Of that, $18.7 billion went to owner-occupiers, up 1.6 per cent from the previous month, while new lending to investors surged 6.4 per cent to $12.9 billion.

Unsurprisingly, the increase in housing finance has led to people buying more homes, and the Housing Institute of Australasia survey of Australia’s largest-volume builders showed that in the March quarter, total new home sales increased by 4.4 per cent to their highest level in over four years.

The buoyant mood in the property sector was also reflected in the ANZ Property Confidence Index Survey, which remained high at 131, but decreased from 132 in the previous month (a score of 100 denotes neutral sentiment). This survey gauges the property industry’s sentiment about market conditions by canvassing the views of 4123 respondents, including, owners, developers, agents, managers, consultants and government across all major industry sectors and regions.

Echoing this sentiment, the seasonally adjusted estimate for total dwellings approved increased by 2.8 per cent in March on a month-on-month basis to 19,419, and 23.6 per cent on a year-on-year basis.

We believe investor demand driven by the low interest rate environment will continue to drive capital growth over the coming year.

Capital growth

According to Domain Group research, Sydney still remains the dominant force among capital city housing markets, with the median house price increasing sharply by 3.6 per cent over the March quarter to a record high of $914,056, with unit prices increasing by 1.2 per cent over the same time period to $609,800. Darwin was a standout performer in terms of unit capital growth, with the median unit price increasing 14.9 per cent quarter on quarter.

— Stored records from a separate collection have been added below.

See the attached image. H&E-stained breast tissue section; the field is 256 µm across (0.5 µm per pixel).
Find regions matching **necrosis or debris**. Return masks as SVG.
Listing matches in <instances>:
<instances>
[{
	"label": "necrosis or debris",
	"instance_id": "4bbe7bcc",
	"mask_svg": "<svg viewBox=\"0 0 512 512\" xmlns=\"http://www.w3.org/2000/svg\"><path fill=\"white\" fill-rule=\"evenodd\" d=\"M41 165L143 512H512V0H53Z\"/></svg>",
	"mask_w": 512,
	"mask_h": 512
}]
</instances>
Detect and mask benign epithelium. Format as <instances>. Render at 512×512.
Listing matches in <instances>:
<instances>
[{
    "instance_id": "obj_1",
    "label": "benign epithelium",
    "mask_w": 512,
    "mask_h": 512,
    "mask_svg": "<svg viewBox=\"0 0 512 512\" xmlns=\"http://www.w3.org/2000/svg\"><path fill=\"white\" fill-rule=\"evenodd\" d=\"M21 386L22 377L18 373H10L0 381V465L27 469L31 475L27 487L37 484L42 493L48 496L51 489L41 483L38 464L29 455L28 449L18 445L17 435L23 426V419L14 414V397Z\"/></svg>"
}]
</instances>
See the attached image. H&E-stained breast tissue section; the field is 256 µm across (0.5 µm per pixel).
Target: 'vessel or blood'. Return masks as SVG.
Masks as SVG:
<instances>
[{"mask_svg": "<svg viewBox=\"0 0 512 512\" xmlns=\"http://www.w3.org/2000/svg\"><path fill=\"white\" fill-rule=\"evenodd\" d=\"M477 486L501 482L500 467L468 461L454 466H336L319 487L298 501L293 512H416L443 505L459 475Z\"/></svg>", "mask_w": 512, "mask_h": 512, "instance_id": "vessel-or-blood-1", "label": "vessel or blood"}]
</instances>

On a year-on-year basis, Sydney’s median house price increased by 16 per cent and median unit price increased by 9 per cent, far outpacing the capital growth experienced in other capital cities around the country, which was moderate or negative in comparison.

Rental growth

Hobart, Sydney and Melbourne took the lead in house median weekly rental growth, with rents growing 6.5 per cent, 4 per cent and 2.6 per cent respectively on a year-on-year basis. Perth and Darwin on the other hand experienced declines, with house median weekly asking rents declining by 7.1 per cent and 5.3 per cent on a weekly basis. On a quarter-on-quarter basis, median weekly asking rental growth was stagnant apart from Melbourne and Hobart, which experienced positive rental growth for both houses and units, and Darwin, where weekly asking rents for houses and units declined by 1.9 per cent and 3.7 per cent respectively.

Rental yields

On an annual basis, gross rental yields declined across all capital cities, barring Melbourne, Darwin and Hobart, where gross rental yields for units rose 0.3 per cent, 0.9 per cent and 5.9 per cent respectively on a year-on-year basis. However, on a quarter-on-quarter basis, gross rental unit yields rose across all capital cities, except Sydney, indicative of robust investor demand in the New South Wales capital.

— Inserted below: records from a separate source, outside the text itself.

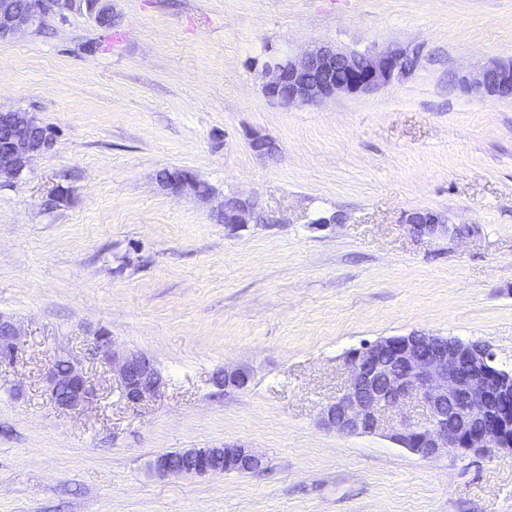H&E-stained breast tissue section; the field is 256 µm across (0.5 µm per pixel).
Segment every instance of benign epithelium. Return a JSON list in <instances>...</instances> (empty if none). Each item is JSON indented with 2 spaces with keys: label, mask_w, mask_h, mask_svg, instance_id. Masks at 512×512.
I'll return each mask as SVG.
<instances>
[{
  "label": "benign epithelium",
  "mask_w": 512,
  "mask_h": 512,
  "mask_svg": "<svg viewBox=\"0 0 512 512\" xmlns=\"http://www.w3.org/2000/svg\"><path fill=\"white\" fill-rule=\"evenodd\" d=\"M85 12L100 26L112 25V0H37L19 6L0 0V41L38 31L51 16ZM412 56L400 49L377 52H345L324 44L305 56L266 65L270 80L266 95L282 104L318 103L338 94L369 93L409 73ZM463 88L476 96L512 95V63H496L463 77ZM55 131L40 123L35 114L0 109V181L14 182L39 155L50 150ZM171 193L202 194L201 183L189 172L159 178ZM220 219L232 231L264 222L257 203L234 194L224 198ZM402 223L417 237L474 232L469 224H450L445 216L429 210L404 214ZM20 333L14 323L0 319V358L12 359L19 348ZM102 361L112 372V391L129 404L155 396L163 378L154 363L138 351L100 346ZM349 379L344 390L327 401L321 423L348 435L375 434L385 429L386 412L407 400L418 401L424 417L404 421L390 429L389 438L424 459L449 454H482L489 448H512V372L495 364L488 347L475 342L442 338L424 333L391 336L365 343L346 357ZM45 380L55 403L79 410L95 396L86 371L69 358L58 357ZM249 370L226 368L218 383L226 389H244ZM190 467L171 462L162 453L152 468L162 475L209 476L215 474L210 460L224 458L237 469L259 467L263 457L250 447L226 444L216 448H187Z\"/></svg>",
  "instance_id": "obj_1"
}]
</instances>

Despite rental yields falling for both units and houses in most capital cities, yields are still higher than prevailing term deposit rates, and given the recent RBA rate cut, we expect downward pressure on yields to continue, especially in Sydney and Melbourne, for the rest of 2015.

Vacancy rates

According to SQM Research, rental demand continues to outstrip supply, with the national vacancy rate remaining low at 2.1 per cent in March.

All capital cities recorded dwelling vacancy rates below 3 per cent, except Darwin, with Adelaide and Hobart having the lowest vacancy rates out of all the capital cities.

Auction clearance rates

According to Australian Property Monitors data, in the week ended 9 May, Sydney notched a strong 89 per cent clearance rate from 559 auctions, while in Melbourne the clearance rate was 80 per cent from 765 reported auctions. Given the results for the auctions that took place the same time last year were 77.8 per cent and 72.9 per cent for Sydney and Melbourne respectively, this result is clearly indicative of a buoyant market with strong investor appetite. We expect high auction clearance rates to continue throughout 2015, due to record low interest rates and economists at the big four banks predicting no rise in interest rates over the next 18 months.